Try to use the Apache Commons library and the class org.apache.commons.io.input.BOMInputStream to get rid of this kind of problems.
Example:
String defaultEncoding = "UTF-8";
InputStream inputStream = new FileInputStream(file);
try
{
BOMInputStream bOMInputStream = new BOMInputStream(inputStream);
ByteOrderMark bom = bOMInputStream.getBOM();
String charsetName = bom == null ? defaultEncoding : bom.getCharsetName();
InputStreamReader reader = new InputStreamReader(new BufferedInputStream(bOMInputStream), charsetName);
// your code...
}
finally
{
inputStream.close();
}
For what concerns the BOM itself, as @seand said, it's just meta data being used for reading/writing/storing strings in memory. It's present in the strings themselves, but you cannot replace or modify it unless working at binary level or re-encoding the strings.

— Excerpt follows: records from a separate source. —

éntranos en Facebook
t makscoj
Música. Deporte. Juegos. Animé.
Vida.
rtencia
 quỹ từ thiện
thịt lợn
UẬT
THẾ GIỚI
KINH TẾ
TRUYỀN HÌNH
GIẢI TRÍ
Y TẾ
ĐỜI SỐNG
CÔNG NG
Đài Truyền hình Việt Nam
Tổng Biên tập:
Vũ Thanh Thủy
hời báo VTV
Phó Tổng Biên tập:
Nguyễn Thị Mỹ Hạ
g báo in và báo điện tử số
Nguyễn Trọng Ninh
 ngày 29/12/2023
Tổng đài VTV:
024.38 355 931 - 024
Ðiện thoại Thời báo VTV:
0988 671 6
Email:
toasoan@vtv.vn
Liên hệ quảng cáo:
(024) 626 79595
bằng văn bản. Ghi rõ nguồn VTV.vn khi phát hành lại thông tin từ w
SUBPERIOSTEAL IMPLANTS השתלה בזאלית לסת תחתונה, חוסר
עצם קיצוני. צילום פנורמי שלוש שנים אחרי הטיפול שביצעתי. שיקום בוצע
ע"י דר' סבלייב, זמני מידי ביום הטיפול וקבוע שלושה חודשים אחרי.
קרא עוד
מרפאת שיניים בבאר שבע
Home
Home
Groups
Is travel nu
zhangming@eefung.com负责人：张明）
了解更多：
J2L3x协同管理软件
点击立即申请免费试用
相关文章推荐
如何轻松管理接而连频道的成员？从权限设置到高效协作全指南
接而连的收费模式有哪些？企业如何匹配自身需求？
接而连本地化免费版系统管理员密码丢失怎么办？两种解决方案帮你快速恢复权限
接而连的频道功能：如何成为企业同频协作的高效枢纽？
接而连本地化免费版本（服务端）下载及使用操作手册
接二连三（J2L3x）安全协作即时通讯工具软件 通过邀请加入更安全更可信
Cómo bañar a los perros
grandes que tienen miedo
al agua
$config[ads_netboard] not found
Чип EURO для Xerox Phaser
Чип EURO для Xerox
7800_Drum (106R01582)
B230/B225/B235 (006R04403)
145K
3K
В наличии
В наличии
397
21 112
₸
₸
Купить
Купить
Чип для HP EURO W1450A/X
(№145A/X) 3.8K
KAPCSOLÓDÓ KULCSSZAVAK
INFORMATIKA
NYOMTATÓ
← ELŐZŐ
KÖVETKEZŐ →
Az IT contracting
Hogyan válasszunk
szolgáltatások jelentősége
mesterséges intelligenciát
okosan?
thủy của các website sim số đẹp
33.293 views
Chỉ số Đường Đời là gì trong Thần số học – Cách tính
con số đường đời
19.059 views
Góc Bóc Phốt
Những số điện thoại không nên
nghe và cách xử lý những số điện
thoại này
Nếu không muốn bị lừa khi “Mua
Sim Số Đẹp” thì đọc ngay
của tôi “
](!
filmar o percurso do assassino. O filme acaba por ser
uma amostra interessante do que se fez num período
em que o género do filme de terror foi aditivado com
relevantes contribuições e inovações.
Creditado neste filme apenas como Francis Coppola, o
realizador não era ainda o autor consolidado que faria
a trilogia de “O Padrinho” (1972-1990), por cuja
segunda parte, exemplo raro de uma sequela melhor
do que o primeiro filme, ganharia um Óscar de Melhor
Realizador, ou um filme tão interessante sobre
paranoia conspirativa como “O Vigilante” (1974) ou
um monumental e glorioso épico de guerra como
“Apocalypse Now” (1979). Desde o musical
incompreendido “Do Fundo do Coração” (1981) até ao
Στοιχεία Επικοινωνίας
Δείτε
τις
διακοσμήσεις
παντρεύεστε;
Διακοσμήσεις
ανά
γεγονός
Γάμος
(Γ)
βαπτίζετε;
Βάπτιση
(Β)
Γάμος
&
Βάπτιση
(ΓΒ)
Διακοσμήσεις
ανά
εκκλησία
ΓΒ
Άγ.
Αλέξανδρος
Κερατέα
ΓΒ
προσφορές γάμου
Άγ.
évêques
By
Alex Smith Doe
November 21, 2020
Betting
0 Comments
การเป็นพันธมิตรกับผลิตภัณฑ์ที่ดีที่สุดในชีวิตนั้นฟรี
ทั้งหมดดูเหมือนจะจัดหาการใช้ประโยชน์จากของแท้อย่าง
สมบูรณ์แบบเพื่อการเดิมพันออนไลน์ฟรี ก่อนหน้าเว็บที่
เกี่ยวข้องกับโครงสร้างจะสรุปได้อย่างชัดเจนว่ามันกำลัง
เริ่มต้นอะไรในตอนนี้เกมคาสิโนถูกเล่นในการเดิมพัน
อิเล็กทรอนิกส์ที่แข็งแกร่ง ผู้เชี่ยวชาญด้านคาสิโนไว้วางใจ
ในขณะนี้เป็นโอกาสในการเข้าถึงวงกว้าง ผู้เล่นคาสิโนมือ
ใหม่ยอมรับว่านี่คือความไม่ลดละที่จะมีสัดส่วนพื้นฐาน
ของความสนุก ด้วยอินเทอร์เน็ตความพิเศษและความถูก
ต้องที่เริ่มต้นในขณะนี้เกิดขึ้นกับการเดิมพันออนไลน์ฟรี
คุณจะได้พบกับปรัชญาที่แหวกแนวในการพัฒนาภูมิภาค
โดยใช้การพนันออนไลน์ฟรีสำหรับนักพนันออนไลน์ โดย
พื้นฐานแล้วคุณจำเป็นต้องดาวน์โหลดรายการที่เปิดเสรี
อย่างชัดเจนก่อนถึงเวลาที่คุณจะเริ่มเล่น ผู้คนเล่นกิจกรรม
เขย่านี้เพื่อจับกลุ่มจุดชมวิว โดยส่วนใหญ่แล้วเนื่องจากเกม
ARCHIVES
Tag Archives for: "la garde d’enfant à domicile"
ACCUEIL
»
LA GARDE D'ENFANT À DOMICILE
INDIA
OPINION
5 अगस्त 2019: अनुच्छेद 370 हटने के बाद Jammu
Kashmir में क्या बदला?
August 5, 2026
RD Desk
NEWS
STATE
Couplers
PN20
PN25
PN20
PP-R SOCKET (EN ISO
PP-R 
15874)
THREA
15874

Let's make a few examples:
String str = "Hadoop";
byte bt1[] = str.getBytes();
System.out.println(bt1.length); // 6
byte bt2a[] = str.getBytes("UTF-16");
System.out.println(bt2a.length); // 14
byte bt2b[] = str.getBytes("UTF-16BE");
System.out.println(bt2b.length); // 14
byte bt3[] = str.getBytes("UTF-16LE");
System.out.println(bt3.length); // 12
In the UTF-16 (which defaults to Big Endian) and UTF-16BE versions, you get 14 bytes because of the BOM being inserted to distinguish between BE and LE. If you specify UTF-16LE you get 12 bytes because of no BOM is being added.
You cannot strip the BOM from a string with a simple replace, as you tried. Because the BOM, if present, is only part of the underlying byte stream that, memory side, is being handled as a string by the java framework. And you can't manipulate it like you manipulate characters that are part of the string itself.